The Term ‘Puddin’head’

The nickname Puddin’head is a great one, that much is sure. Call anyone a puddin’head and it is immediately clear exactly what you mean. I looked into the history of the phrase, with help from the OED.

It was first used in 1727 satirical pamphlet called “A Learned Dissertation on Dumpling” by an anonymous writer in London. The phrase is “O wou’d to Heav’n this little Attempt of Mine may stir up some Pudding-headed Antiquary to dig his Way through all the mouldy Records of Antiquity, and bring to Light the Noble Actions of Sir John!” I have no idea what this means, but the author uses culinary verbiage to satirize some specific politicians.

The entire pamphlet can be found here:

Herman Melville and Charles Dickens also use the phrase before Twain did. Melvill, in Ch. 108 of “Moby Dick” has a carpetner yelling at his worker, “Look ye, pudding-heads should never grant premises.- How long before the leg is done?” and in one of his letter, Dickens wrote “Surely it is time that the pudding-headed Dolby retired into the native gloom from which he has emerged.”

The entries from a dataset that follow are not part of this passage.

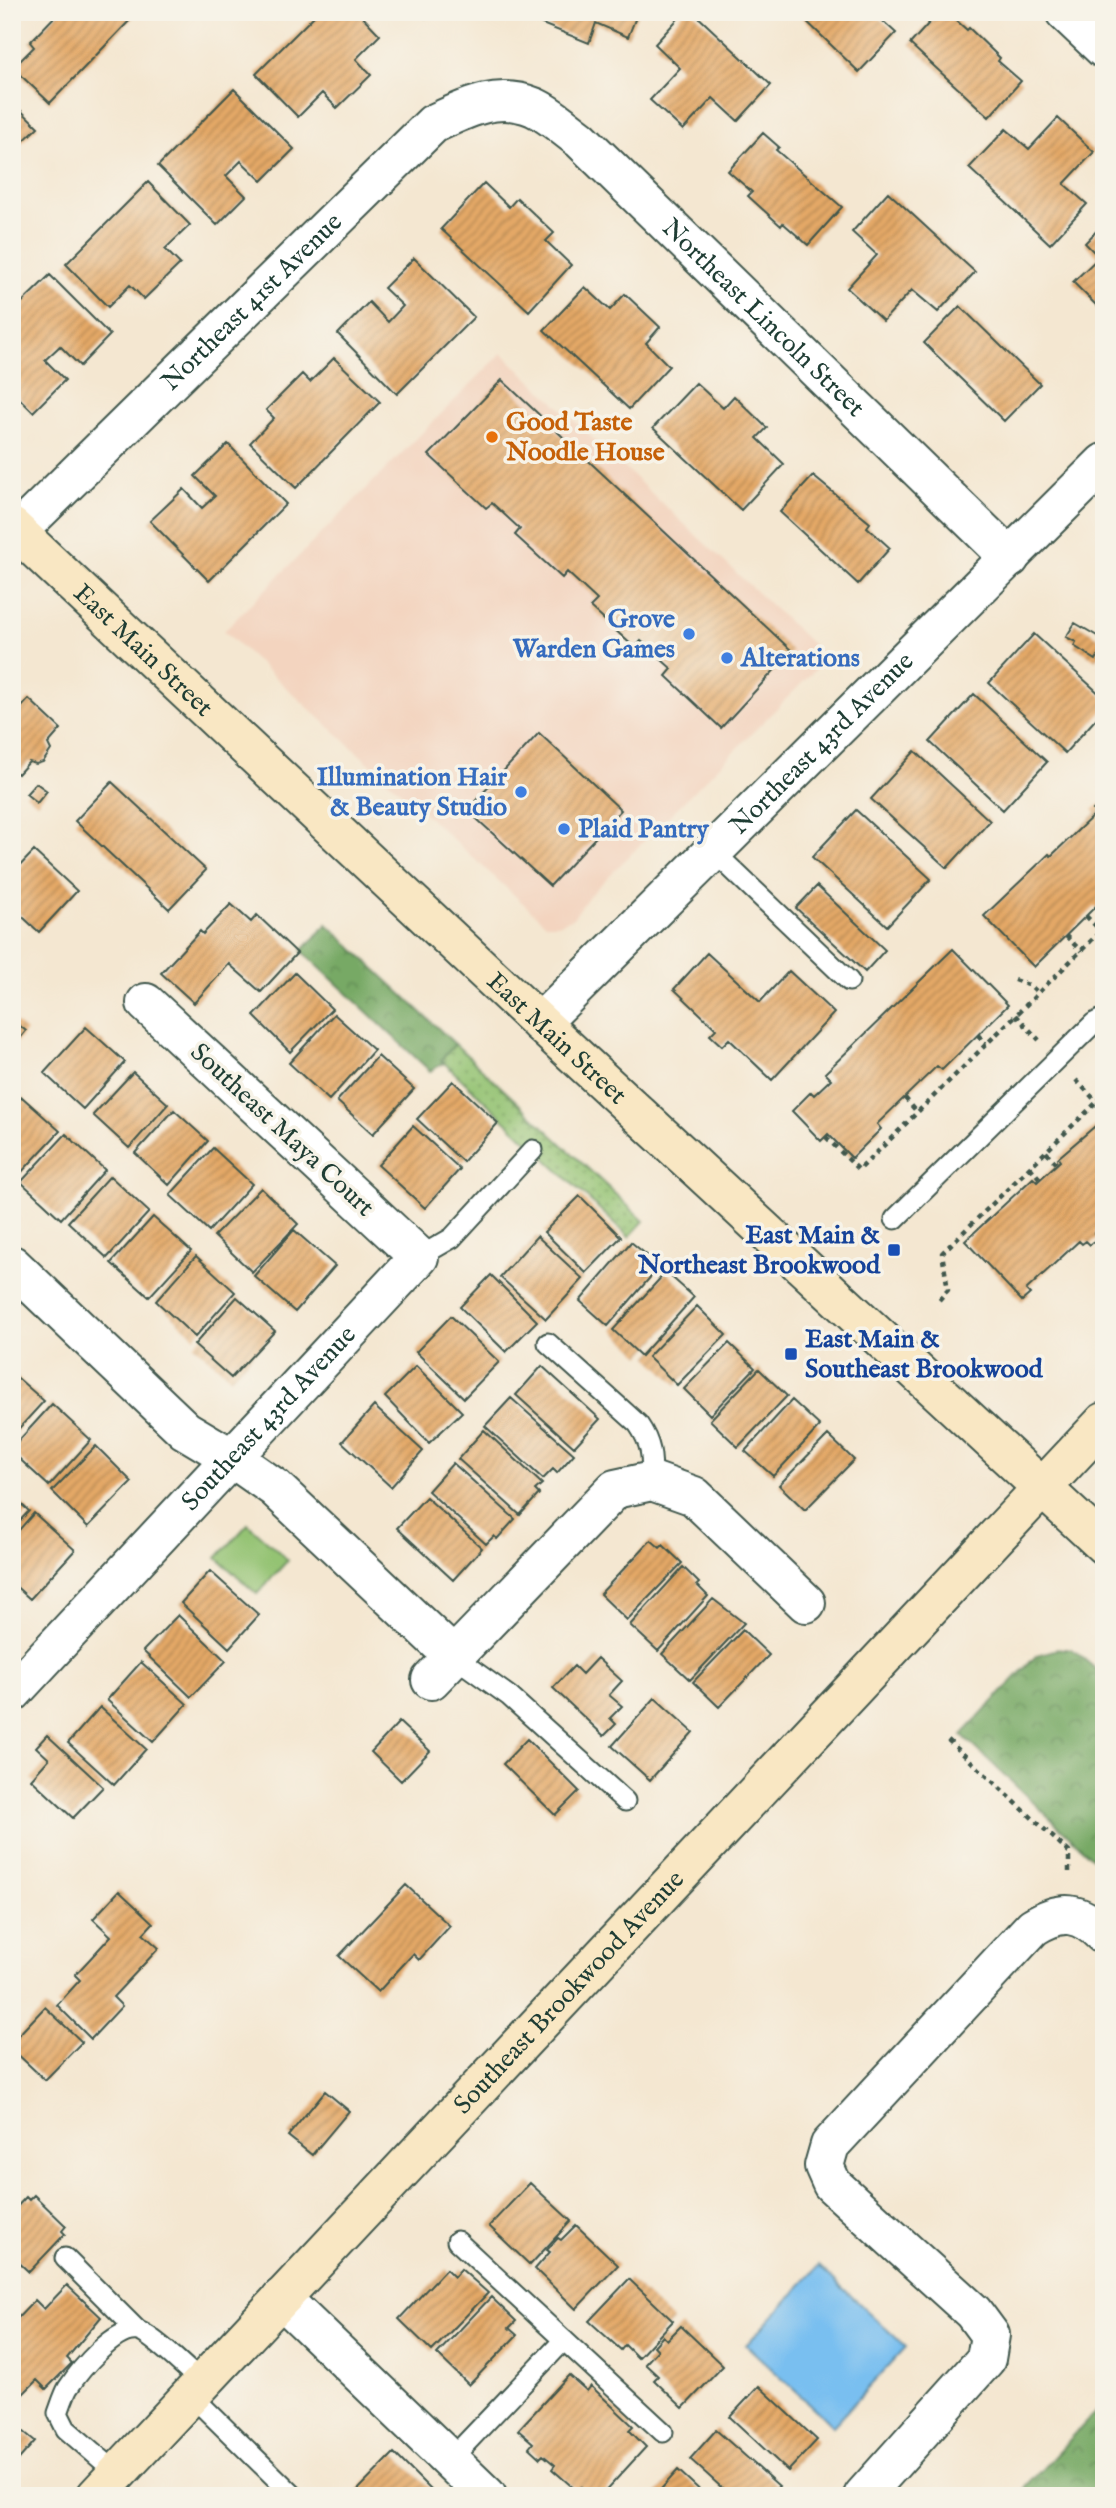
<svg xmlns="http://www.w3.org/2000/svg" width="1116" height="2508" viewBox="0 0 1116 2508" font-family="'IM FELL English',serif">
	<defs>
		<pattern id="grass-dots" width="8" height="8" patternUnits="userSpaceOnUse" patternTransform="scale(1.75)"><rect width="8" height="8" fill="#94c373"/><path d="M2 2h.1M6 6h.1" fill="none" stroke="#78a05f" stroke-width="1.8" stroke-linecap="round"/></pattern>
		<pattern id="forest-crowns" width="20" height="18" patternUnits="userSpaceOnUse" patternTransform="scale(1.75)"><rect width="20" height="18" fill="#77a965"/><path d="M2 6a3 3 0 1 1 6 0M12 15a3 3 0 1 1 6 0" fill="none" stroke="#618b54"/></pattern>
		<pattern id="building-hatch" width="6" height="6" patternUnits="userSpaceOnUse" patternTransform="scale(1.75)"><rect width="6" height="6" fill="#e4a866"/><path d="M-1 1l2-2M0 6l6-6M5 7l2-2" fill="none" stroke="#b88a55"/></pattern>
	</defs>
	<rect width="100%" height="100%" fill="#f7f3e8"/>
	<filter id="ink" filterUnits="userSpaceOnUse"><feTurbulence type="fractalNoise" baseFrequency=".0143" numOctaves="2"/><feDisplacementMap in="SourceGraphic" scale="14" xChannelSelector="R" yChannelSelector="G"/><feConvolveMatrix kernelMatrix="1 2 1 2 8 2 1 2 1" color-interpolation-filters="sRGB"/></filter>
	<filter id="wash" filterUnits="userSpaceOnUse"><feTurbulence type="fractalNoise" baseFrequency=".00686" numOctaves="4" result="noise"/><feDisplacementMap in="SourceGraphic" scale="28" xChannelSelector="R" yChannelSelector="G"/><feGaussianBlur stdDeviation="1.57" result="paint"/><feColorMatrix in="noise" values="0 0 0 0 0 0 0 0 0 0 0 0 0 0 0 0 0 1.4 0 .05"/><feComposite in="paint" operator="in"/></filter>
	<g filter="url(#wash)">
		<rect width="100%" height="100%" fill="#f4e7d1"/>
		<path fill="#f3d4bf" d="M502,353L827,658L589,896L573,918L558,924H546L224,631Z"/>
		<path fill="url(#grass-dots)" stroke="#5a8054" stroke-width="2" d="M455,1044L644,1221L629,1237L441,1060Z"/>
		<path fill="url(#forest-crowns)" stroke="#4b734c" stroke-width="2" d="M327,924L455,1044L441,1060L444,1063L430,1071L302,951Z
			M1058,1649H1072L1104,1676V1869L962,1735L1037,1655Z
			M1104,2403V2496H1017Z"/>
		<path fill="#94c373" stroke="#5a8054" stroke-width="2" d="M248,1524L288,1560L257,1594L217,1558Z"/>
		<path fill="#79bff0" stroke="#4c7e92" stroke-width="2" d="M819,2266L906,2347L833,2426L746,2345Z"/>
		<g id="blocks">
			<path fill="url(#building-hatch)" d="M59,12H132L135,15L50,103L13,68L34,47L30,42Z
				M318,12H358L380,35L356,59L371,75L337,108L322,93L298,117L256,74Z
				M424,12H444L445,13L426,18Z
				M547,12H638L628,37L596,23L589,43L542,24Z
				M684,12H693L771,85L738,121L713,98L683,130L650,100L680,68L655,44Z
				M797,12H873L896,33L859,72Z
				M939,12H947L967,30L969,28L1000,58L998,61L1021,81L989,117L910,44Z
				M234,89L294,149L262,181L241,161L226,176L246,196L217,225L158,166Z
				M12,102L38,127L12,152Z
				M1058,118L1094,152L1064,184L1087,204L1050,244L969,168L1006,129L1029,149Z
				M763,133L779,147L776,150L842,207L808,245L783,223L781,226L748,196L752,192L728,171Z
				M148,182L190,225L165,249L180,264L144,299L130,285L108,307L66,264Z
				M484,183L509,207L517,198L554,233L546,241L571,265L529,311L441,229Z
				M888,192L975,272L938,312L912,290L883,321L847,288L877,255L852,232Z
				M1104,223V313L1073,282L1099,257L1085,243Z
				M414,258L474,317L397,394L338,334L369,302L388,322L403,306L384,288Z
				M50,275L110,335L80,366L60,346L45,360L65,380L33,412L12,391V312Z
				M585,287L610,310L625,294L660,327L646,343L669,366L629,409L544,330Z
				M960,306L1040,384L1004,421L924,343Z
				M334,358L380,402L296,488L250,443L274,418L266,410L302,374L310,382Z
				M502,380L792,651L721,728L666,676L672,669L641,641L635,648L590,607L597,600L567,572L562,578L515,535L520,529L492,503L486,508L429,455Z
				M696,383L723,408L734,396L767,428L757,438L784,464L741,510L653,428Z
				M228,444L286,504L209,581L150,521L184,489L202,508L215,496L195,476Z
				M813,476L870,523L867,527L890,548L858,584L780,512Z
				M1075,623L1104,640V659L1098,656L1096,660L1074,646L1076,642L1066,637Z
				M1034,634L1104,698V710L1065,753L989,683Z
				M974,694L1047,762L1003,810L930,742Z
				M29,699L61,729L48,744L51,750L43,762L36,764L29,762L18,774L12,769V706L18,711Z
				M539,733L621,810L550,886L467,810Z
				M915,751L990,821L947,868L871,799Z
				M112,782L206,870L169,909L75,821Z
				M36,783L47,791L37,803L26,794Z
				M1104,800V910L1101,912L1096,906L1034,967L984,916L1049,854L1051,856L1096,813L1093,810Z
				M856,810L931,879L887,926L812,857Z
				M34,851L77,891L39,932L12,907V874Z
				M817,886L885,950L865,972L796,908Z
				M231,904L251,922L257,915L297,953L261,992L229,964L194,1003L161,973L200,931L203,934Z
				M953,949L1008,1005L942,1070L937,1066L877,1124L881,1129L852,1158L828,1134L821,1141L792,1111L811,1092L814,1095L831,1079L825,1073Z
				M707,953L760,1002L789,971L834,1013L772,1080L729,1039L722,1046L710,1035L716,1029L674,989Z
				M295,973L332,1009L290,1052L254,1016Z
				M334,1014L374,1050L329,1100L289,1063Z
				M14,1021L26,1031L17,1042L12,1038Z
				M86,1027L125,1062L83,1109L44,1073Z
				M12,1042L16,1045V1054L12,1058Z
				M378,1056L414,1089L373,1134L337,1101Z
				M133,1072L168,1104L129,1148L93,1115Z
				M453,1081L498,1123L463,1162L417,1119Z
				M22,1097L60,1131L17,1177L12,1172V1108Z
				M174,1110L208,1141L169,1185L135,1153Z
				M1101,1121L1104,1123V1225L1095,1233L1099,1237L1090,1245L1086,1241L1082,1244L1079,1241L1026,1290L1030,1294L1022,1301L965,1241L1033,1178L1037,1182L1060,1161L1058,1158Z
				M413,1126L460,1169L425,1208L378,1165Z
				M66,1134L105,1170L61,1219L21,1182Z
				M213,1148L252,1184L209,1231L170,1195Z
				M110,1176L149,1212L107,1258L68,1222Z
				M261,1188L298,1224L252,1272L214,1236Z
				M580,1196L621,1237L586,1273L544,1232Z
				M153,1217L191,1251L149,1297L111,1263Z
				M294,1230L335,1266L295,1312L254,1276Z
				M537,1236L583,1279L546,1319L500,1277Z
				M631,1242L660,1266L608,1326L580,1301Z
				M196,1256L235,1292L195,1337L156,1301Z
				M666,1272L694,1297L641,1356L613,1330Z
				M491,1275L537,1321L506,1352L460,1307Z
				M237,1297L275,1331L231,1378L194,1345Z
				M697,1306L726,1335L677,1385L648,1357Z
				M451,1316L499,1362L464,1398L416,1352Z
				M729,1343L755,1368L710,1415L684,1389Z
				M416,1366L462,1412L429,1443L385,1397Z
				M542,1366L600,1419L574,1447L516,1395Z
				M759,1369L787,1396L738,1447L710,1420Z
				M12,1373L44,1401L12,1436Z
				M511,1398L574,1454L557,1473L553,1469L543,1479L485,1426Z
				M792,1400L820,1426L773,1476L745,1451Z
				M52,1404L91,1440L49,1486L12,1452V1448Z
				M374,1406L423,1451L391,1487L342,1442Z
				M484,1430L542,1484L535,1490L539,1494L520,1515L458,1459Z
				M828,1435L854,1460L805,1510L779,1485Z
				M96,1446L132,1482L88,1527L52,1491Z
				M453,1463L515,1519L497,1539L494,1536L486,1544L428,1491Z
				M12,1496L29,1511L12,1529Z
				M426,1497L482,1548L453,1580L397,1528Z
				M34,1513L75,1550L30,1599L12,1583V1538Z
				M651,1540L660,1548L663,1545L682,1563L627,1620L600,1594Z
				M683,1567L699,1583L697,1585L708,1596L658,1651L630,1625Z
				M210,1571L259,1615L229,1648L181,1603Z
				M713,1599L744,1623L690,1680L662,1654Z
				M178,1615L226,1661L191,1697L143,1651Z
				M743,1630L769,1655L719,1707L693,1682Z
				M597,1658L622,1681L609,1695L622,1706L610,1718L616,1724L604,1736L553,1688L574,1666L582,1674Z
				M141,1662L187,1704L153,1742L107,1700Z
				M655,1698L693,1732L650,1780L612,1746Z
				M100,1707L146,1749L114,1785L68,1743Z
				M399,1722L430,1751L401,1781L371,1752Z
				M47,1735L103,1787L73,1818L31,1779L49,1759L36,1747Z
				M527,1739L579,1791L555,1815L503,1764Z
				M406,1885L450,1926L419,1960L413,1954L378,1992L339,1956Z
				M119,1891L153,1923L143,1934L159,1948L113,1997L122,2006L91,2039L57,2005L80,1980L75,1975L111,1936L93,1919Z
				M45,2007L82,2042L45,2080L12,2049V2042Z
				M325,2091L349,2111L312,2155L288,2136Z
				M530,2183L571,2221L530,2265L489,2226Z
				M34,2195L66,2226L62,2231L65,2234L29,2272L12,2256V2212L26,2197L29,2200Z
				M576,2225L618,2265L576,2309L535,2269L550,2252L547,2250L558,2238L561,2240Z
				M446,2269L454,2277L461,2269L488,2293L432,2351L399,2319Z
				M629,2279L673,2321L638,2358L625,2345L621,2350L589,2321Z
				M67,2285L101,2317L67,2358L72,2363L46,2389L37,2380L19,2398L14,2393L12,2395V2324L35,2300L44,2309Z
				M491,2297L516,2321L509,2328L517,2335L469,2385L437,2354Z
				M681,2326L723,2366L683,2408L654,2380L658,2376L645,2364L658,2350L654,2346L663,2336L667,2340Z
				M569,2375L587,2391L591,2386L633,2426L629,2430L646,2447L601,2496H590L581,2487L577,2491L552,2469L555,2465L543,2455L540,2458L529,2448L533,2443L518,2430Z
				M759,2386L817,2440L788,2471L730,2417Z
				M12,2422L35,2441L12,2467Z
				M716,2430L779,2486L770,2496H731L690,2459Z
				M394,2453L437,2496H352Z
				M678,2470L706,2496H655Z"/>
		</g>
	</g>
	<g filter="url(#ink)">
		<use href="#blocks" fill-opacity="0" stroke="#3f564c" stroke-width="2"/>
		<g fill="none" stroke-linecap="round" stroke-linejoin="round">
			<defs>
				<path id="lane" d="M713,851L849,981
					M895,1219L1094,1023L1104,1018
					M419,1257L452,1238L533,1150
					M548,1343L638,1424C652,1444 652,1457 652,1481
					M453,1656L509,1696L625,1801
					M457,2241L663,2432
					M65,2258L138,2331
					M191,2395L294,2496
					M450,2460L564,2340
					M117,2473L66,2429L58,2413C61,2405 64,2395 68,2388C80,2370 115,2327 138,2331C151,2334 190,2372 202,2383"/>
				<g id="street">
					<path d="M1065,12L1104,49"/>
					<path id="s1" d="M12,537L433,124C467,108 497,92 534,107C550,114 566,129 580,139L1010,558"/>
					<path id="s2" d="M540,1023L1104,463"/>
					<path d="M12,1265L185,1430L232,1458L275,1488L453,1656"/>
					<path d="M431,1680L615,1489L652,1481L694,1496L806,1603"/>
					<path id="s3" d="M12,1693L419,1257L146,1003"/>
					<path d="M281,2298L487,2496"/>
					<path d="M863,2496L986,2359L990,2335L973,2312L832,2184L824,2166L830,2145L1033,1927C1062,1909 1079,1911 1104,1935"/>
				</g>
				<g id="secondary">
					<path id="s4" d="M12,527L540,1023L1104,1545"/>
					<path id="s5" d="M96,2496L1104,1422"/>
				</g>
			</defs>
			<use href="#lane" stroke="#3f564c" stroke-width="23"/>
			<use href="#street" stroke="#3f564c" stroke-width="42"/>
			<use href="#secondary" stroke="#3f564c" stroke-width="42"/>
			<path stroke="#3f564c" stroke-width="4.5" stroke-dasharray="5 5" stroke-linecap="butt" d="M1086,916L1101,931
				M1066,936L1081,951
				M1014,980L1031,986L1038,993
				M1016,1015L1039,1040
				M978,1035L986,1044
				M1076,1080L1097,1102
				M905,1098L917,1112
				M826,1137L859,1170L1104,928
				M1046,1152L1057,1164
				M1030,1167L1040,1179
				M939,1300L948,1290L942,1253L1104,1095
				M948,1740L1069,1852V1872"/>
			<use href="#lane" stroke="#fff" stroke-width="19"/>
			<use href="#street" stroke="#fff" stroke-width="38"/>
			<use href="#secondary" stroke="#f9e7c3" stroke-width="38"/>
		</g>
	</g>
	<circle fill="#e8710a" stroke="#f7f3e8" stroke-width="2.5" cx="492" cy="437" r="7"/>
	<g fill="#3f7fe0" stroke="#f7f3e8" stroke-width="2.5">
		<circle cx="689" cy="634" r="7"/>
		<circle cx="727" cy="658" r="7"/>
		<circle cx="521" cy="792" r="7"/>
		<circle cx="564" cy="829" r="7"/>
	</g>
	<g fill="#1a4fb4" stroke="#f7f3e8" stroke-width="2.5">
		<rect x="887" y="1243" width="14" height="14" rx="3.5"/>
		<rect x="784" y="1347" width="14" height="14" rx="3.5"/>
	</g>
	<g text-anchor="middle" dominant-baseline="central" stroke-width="7" stroke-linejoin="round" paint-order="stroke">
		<g font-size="26" fill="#1f3d34" stroke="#f7f3e8">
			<text stroke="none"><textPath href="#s1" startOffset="336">Northeast 41st Avenue</textPath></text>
			<text stroke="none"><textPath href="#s1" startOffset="1008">Northeast Lincoln Street</textPath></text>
			<text stroke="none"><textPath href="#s4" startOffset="180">East Main Street</textPath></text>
			<text stroke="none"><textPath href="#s2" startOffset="397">Northeast 43rd Avenue</textPath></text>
			<text stroke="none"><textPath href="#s4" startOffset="747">East Main Street</textPath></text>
			<text transform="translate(282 1130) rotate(43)">Southeast Maya Court</text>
			<text stroke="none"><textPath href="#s3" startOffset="376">Southeast 43rd Avenue</textPath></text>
			<text stroke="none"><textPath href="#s5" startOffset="691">Southeast Brookwood Avenue</textPath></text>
		</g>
		<g font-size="26" font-weight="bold" fill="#c56008" stroke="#f7f3e8" text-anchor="start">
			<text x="506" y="422">Good Taste<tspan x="506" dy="30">Noodle House</tspan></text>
		</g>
		<g font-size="26" font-weight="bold" fill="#366cbe" stroke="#f7f3e8" text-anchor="end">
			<text x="675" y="619">Grove<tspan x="675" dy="30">Warden Games</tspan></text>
			<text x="741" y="658" text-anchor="start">Alterations</text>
			<text x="507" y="777">Illumination Hair<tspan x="507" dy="30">&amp; Beauty Studio</tspan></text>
			<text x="578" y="829" text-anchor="start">Plaid Pantry</text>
		</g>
		<g font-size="26" font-weight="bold" fill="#164399" stroke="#f7f3e8" text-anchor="end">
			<text x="880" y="1235">East Main &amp;<tspan x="880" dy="30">Northeast Brookwood</tspan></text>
			<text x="805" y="1339" text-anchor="start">East Main &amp;<tspan x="805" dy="30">Southeast Brookwood</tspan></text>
		</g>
	</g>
	<rect width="1116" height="2508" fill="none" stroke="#f7f3e8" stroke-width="42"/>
</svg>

All of these other authors used the term in a similar fashion. Satire, comedy and ridicule all rolled in to one great nickname.

3 Responses to “The Term ‘Puddin’head’”

  1. Stephen says:

    I loved the sarcasm in the beginning of this blog post and I can’t help but agree with you that this nickname is ambiguous at best. I still don’t actually understand what it means even after seeing all this scholarship you put into this article. I enjoy the way that Twain reasserts Puddin’head Wilson’s nickname throughout the book with the different ways people look at him as questionable idiot. Likeable, but not really altogether in his thinking. I do agree that there seems to be a universal meaning in the name filled with satire, comedy, and ridicule. I guess it fills itself in depending on whomever the name is laid upon.

  2. Richards says:

    Think about how Twain’s satire is as much focussed on the people giving this nickname as on David Wilson himself. Particularly for those of you who have read Adventures of Huckleberry Finn, you know Twain’s savagery when representing small-town life. Mayberry–or even Edenton–it ain’t, and its inhabitants are always fair game.

  3. kfabie says:

    This is just conjecture on my part, but here’s another approach to pudding-head: In England, pudding is different than we think of it here. It’s more cake-like, firmer than the slimy stuff we’re used to. Many times it is part batter, part fruit (plum pudding). It’s baked in a mold, something like a small bundt pan. The pan with the pudding batter is set in another pan of water and the whole thing put in an oven. The ‘water bath’ prevents a firm crust from forming on the outside, and keeps it from becoming cake. The pudding is removed from the pan and it holds its shape, and looks something like a head. But, of course, it is a head without a brain, sort of soft and jiggly in the middle. That’s the association I make when I read all of these great references David found.